The Colorado Trappers and Predator Hunters Association's annual convention is coming up on the 25th, 26th and 27th of August, there will be several vendors there with cages and baits and lures. It's in the Ft. Collins area this year. There will also be demo's and a lot of excellent info available. Here's a link to find out more:

http://coloradotrapper.com/2017-convention/​


----------



## Ruger (Jan 22, 2011)

I'd love to make it to one those sometime, but you know what weekend that is 220.


----------



## 220swift (Mar 2, 2011)

Ruger said:


> I'd love to make it to one those sometime, but you know what weekend that is 220.

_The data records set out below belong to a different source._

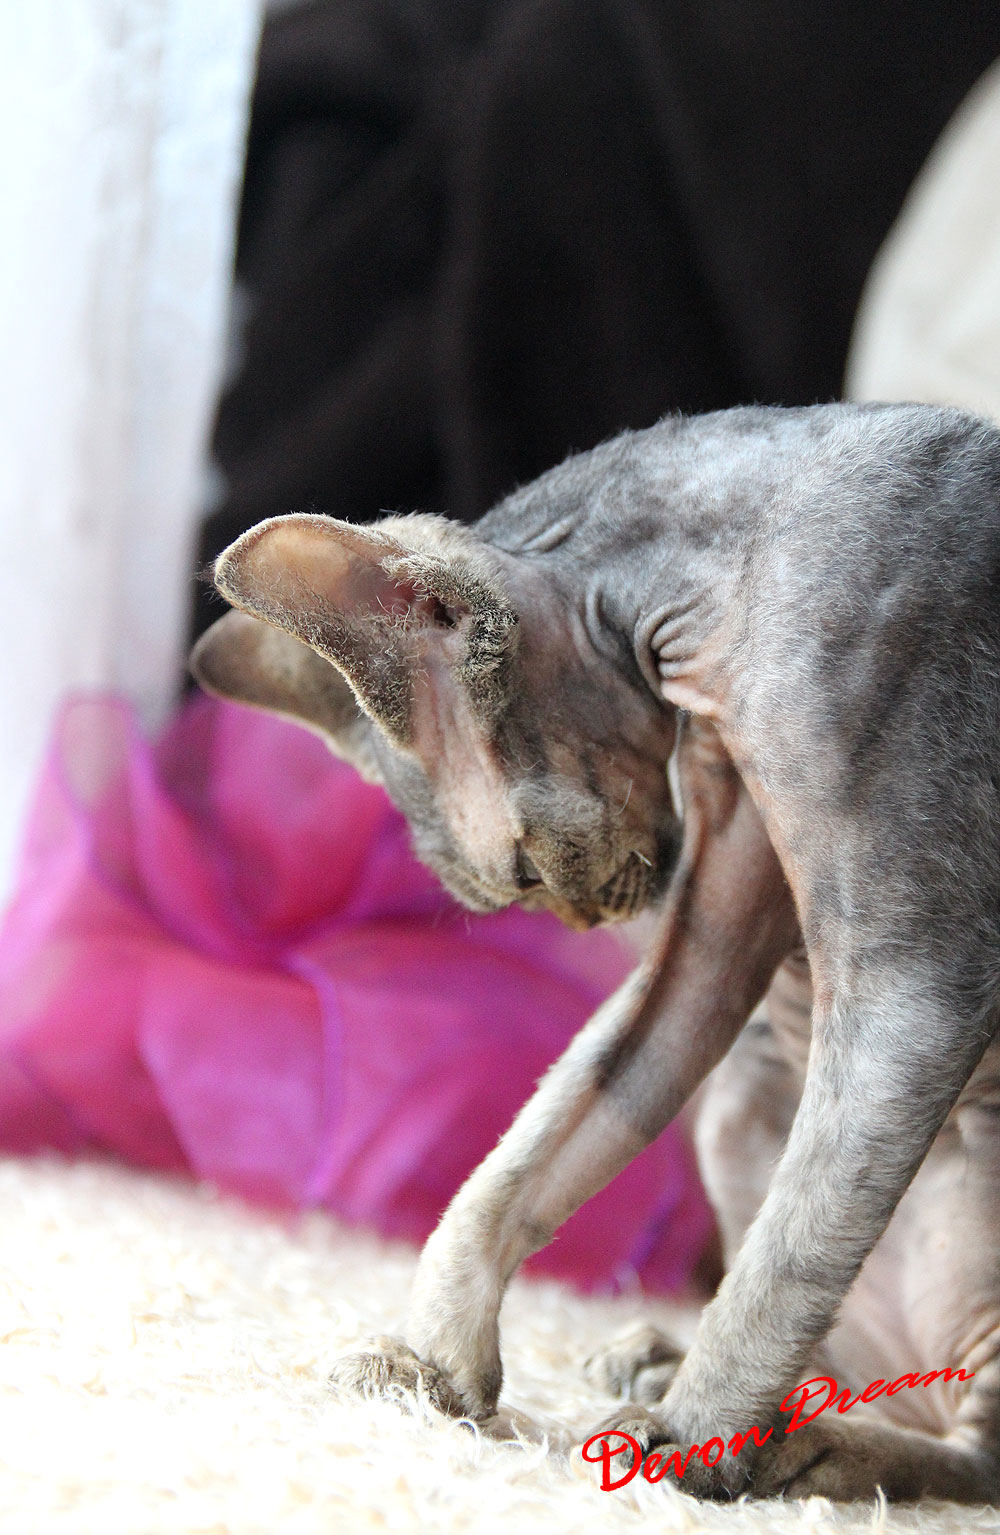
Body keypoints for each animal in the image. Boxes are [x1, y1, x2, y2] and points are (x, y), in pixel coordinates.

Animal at [191, 401, 1000, 1502]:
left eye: (523, 871)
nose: (595, 915)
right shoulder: (716, 931)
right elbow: (531, 1145)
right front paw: (431, 1364)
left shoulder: (914, 981)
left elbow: (790, 1250)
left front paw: (694, 1439)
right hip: (744, 1095)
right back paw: (679, 1359)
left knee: (970, 1443)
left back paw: (804, 1444)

The weekend before Labor Day weekend...........


----------



## Ruger (Jan 22, 2011)

Haha, that is true. So that would make labor day weekend the second weekend of archery season.


----------



## 220swift (Mar 2, 2011)

Ruger said:


> Haha, that is true. So that would make labor day weekend the second weekend of archery season.


Yup.......

I'm headed up for archery elk From Sept.17th through the 23rd. I've also got an archery bear tag for the same time period, but that's a just in case tag.


----------



## Ruger (Jan 22, 2011)

Good luck 220. I'll be chasing elk on the weekends. I also have the early bear tag,but that is if I see the right bear.


----------



## 220swift (Mar 2, 2011)

Good luck to you Ruger!


----------



## glenway (Mar 27, 2011)

Good hunting, men! You're living the dream.


----------